The high frequency data Tanuvasa suggests tracking includes: the REINZ monthly sales figures, the monthly BNZ-Business NZ Performance of Manufacturing and Performance of Services (PMI and PSI) Indexes, Stats NZ's monthly electronic card transactions (ECT) data and Stats NZ's monthly migration figures. He includes the following table:

Tanuvasa said since the September quarter GDP figures were released on December 18, there has been "a variety" of high frequency data that has improved.
He says the more recent data "have shown more of a tailwind than a headwind".
"...Our judgement is that the economy is in a better spot relative to the RBNZ’s November MPS [Monetary Policy Statement] projections."
With CPI inflation now outside of the RBNZ’s 1% to 3% target band at 3.1%, there is evidence that the downwards trend in "stickier" inflation segments is slower than previously assumed.

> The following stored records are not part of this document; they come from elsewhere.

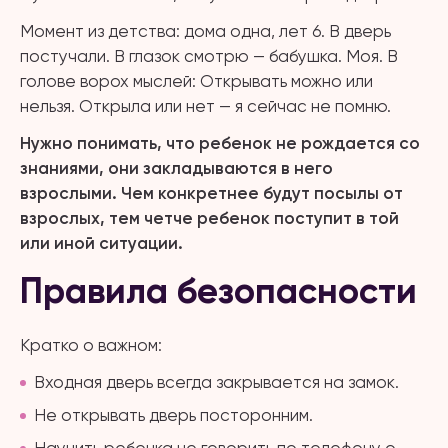
Момент из детства: дома одна, лет 6. В дверь
постучали. В глазок смотрю — бабушка. Моя. В
голове ворох мыслей: Открывать можно или
нельзя. Открыла или нет — я сейчас не помню.
Нужно понимать, что ребенок не рождается со
знаниями, они закладываются в него
взрослыми. Чем конкретнее будут посылы от
взрослых, тем четче ребенок поступит в той
или иной ситуации.
Правила безопасности
Кратко о важном:
Входная дверь всегда закрывается на замок.
Не открывать дверь посторонним.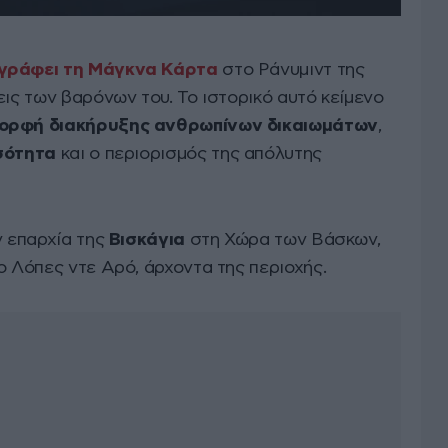
γράφει τη Μάγκνα Κάρτα
στο Ράνυμιντ της
εις των βαρόνων του. Το ιστορικό αυτό κείμενο
ορφή διακήρυξης ανθρωπίνων δικαιωμάτων
,
ισότητα
και ο περιορισμός της απόλυτης
ν επαρχία της
Βισκάγια
στη Χώρα των Βάσκων,
ο Λόπες ντε Αρό, άρχοντα της περιοχής.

"This suggests that the speed limit of the NZ economy is lower than currently thought."
While an appreciation in the value of the New Zealand currency may work to lower tradables (imported) inflation, "much of this is contingent on a volatile US policymaking environment maintaining USD weakness".
"We think this judgement is too uncertain for the RBNZ to hang its hat on. We do not give credence to the view that the NZ General Election will prevent the OCR increasing before November 7 if the inflation outlook calls for it – the central bank is independent, so too is its assessment of policy settings.
"Taken collectively, a stronger economy and higher inflation move forward the timing of policy normalisation. An underlying issue around the timing of the hiking cycle depends on whether the RBNZ would prefer to jawbone the market to tighten financial conditions in a way that delivers on-target inflation (OCR hikes later) or if they would prefer the use of its blunt interest rate tool (OCR hikes sooner)," Tanuvasa said.